然而片刻的恍惚過後呢?卻是油然而至的失落。譬若朱自清的《荷塘月色》那喧鬧開着的花兒,那一池的活潑美麗,終卻只化作了一句嘆息:「那熱鬧是它們的,我什麼也沒有。」又譬若六一居士的《元夕》「今年元夜時,月與燈依舊。不見去年人,淚濕春衫袖」一句。「人面不知何處去,桃花依舊笑春風。」那如火般的櫻桃花渲染出來的熱鬧卻愈發襯出一份斯人不再的惆悵與落寞來。寫樂景,喻哀情,恰似我們讀完這首詩後沒由來的失落一樣,我們不知何時,似也陷入了無盡的回憶之中。

詩詞正文

作者簡介

元稹(779年—831年),字微之,別字威明,河南府東都洛陽(今河南洛陽)人,唐朝著名詩人、文學家,父元寬,母鄭氏,為北魏宗室鮮卑族拓跋部後裔,北魏昭成帝拓跋什翼犍十四世孫。元稹聰明機智過人,少時即有才名,與白居易同科及第,並結為終生詩友,二人共同倡導新樂府運動,世稱「元白」,詩作號為「元和體」。但是元稹在政治上並不得意,雖然一度官至宰相,卻在覬覦相位的李逢吉的策劃下被貶往外地。晚年官至武昌節度使等職。死後追贈尚書右僕射。元稹的創作,以詩成就最大。其詩辭言淺意哀,極為扣人心扉,動人肺腑。其樂府詩創作,多受張籍王建的影響,而其「新題樂府」則直接緣於李紳。代表作有傳奇《鶯鶯傳》《菊花》《離思五首》《遣悲懷三首》等。現存詩八百三十餘首,收錄詩賦、詔冊、銘諫、論議等共100卷,留世有《元氏長慶集》。[6]

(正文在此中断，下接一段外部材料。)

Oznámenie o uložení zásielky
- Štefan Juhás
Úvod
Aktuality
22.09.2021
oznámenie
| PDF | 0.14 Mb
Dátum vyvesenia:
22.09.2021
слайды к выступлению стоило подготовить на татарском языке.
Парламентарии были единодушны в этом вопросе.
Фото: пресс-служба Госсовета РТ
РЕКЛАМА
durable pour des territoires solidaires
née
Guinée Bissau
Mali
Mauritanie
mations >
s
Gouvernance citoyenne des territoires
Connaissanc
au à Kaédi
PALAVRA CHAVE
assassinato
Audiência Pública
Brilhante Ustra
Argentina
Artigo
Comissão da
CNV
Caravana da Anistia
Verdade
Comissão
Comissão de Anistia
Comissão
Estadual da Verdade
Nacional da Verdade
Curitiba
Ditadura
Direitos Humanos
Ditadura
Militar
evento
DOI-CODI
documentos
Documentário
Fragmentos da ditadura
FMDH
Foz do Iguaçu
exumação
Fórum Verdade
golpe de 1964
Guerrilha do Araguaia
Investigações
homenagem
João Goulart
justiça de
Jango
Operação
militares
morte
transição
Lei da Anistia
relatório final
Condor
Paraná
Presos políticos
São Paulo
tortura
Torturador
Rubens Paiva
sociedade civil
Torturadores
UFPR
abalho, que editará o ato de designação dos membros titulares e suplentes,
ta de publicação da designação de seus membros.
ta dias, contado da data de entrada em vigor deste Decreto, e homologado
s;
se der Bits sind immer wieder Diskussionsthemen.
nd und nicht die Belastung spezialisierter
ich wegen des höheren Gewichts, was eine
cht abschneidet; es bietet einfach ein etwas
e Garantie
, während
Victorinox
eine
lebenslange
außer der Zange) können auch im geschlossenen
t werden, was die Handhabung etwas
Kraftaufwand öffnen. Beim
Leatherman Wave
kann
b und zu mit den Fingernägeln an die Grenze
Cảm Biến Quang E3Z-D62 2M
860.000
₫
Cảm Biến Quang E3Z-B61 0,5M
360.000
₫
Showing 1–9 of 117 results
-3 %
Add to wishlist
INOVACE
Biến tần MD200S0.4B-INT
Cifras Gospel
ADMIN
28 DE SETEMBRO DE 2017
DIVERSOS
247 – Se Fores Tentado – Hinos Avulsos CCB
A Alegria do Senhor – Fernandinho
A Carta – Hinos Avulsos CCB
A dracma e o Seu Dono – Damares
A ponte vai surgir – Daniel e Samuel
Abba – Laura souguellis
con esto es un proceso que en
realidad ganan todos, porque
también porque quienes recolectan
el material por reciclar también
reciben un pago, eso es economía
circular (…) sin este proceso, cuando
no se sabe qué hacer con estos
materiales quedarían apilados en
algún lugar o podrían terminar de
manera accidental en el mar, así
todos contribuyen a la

元稹白居易是當時唐代齊名的大詩人,他們的詩歌理論觀點相近,共同提倡新樂府,結成了莫逆之交,世人將他們並稱為「元白」。兩人之間經常有詩歌唱和,即使兩人分處異地,也經常有書信往來,並發明了「郵筒傳詩」。一次,元稹出使到東川,白居易與好友李建同游慈恩寺,席間想念元稹,就寫下了《同李十一醉憶元九》:

  「花時同醉破春愁,醉折花枝作酒籌。忽憶故人天際去,計程今日到梁州。」

  而此時正在梁州的元稹也在思念白居易,他在同一天晚上寫了一首《梁州夢》:

  「夢君同繞曲江頭,也向慈恩院院游。亭吏呼人排去馬,忽驚身在古梁州。」

後來兩人都先後遭貶,分別被放置外地做官。於是他們經常聯絡,互相鼓勵和慰藉。如白居易所說的那樣,兩人終其一生都是友情極其深厚的「文友詩敵」。白居易有詩寫道: 「君寫我詩盈寺壁,我題君句滿屏風;與君相遇知何處,兩葉浮萍大海中。」

白居易這樣評價元稹「所得惟元君,乃知定交難」,並說他們之間的友誼是「一為同心友,三及芳歲闌。花下鞍馬游,雪中杯酒歡。衡門相逢迎,不具帶與冠。春風日高睡,秋月夜深看。不為同登科,不為同署官。所合在方寸,心源無異端。」而元稹對白居易關心,更凝結成了千古名篇《聞樂天授江州司馬》。[7]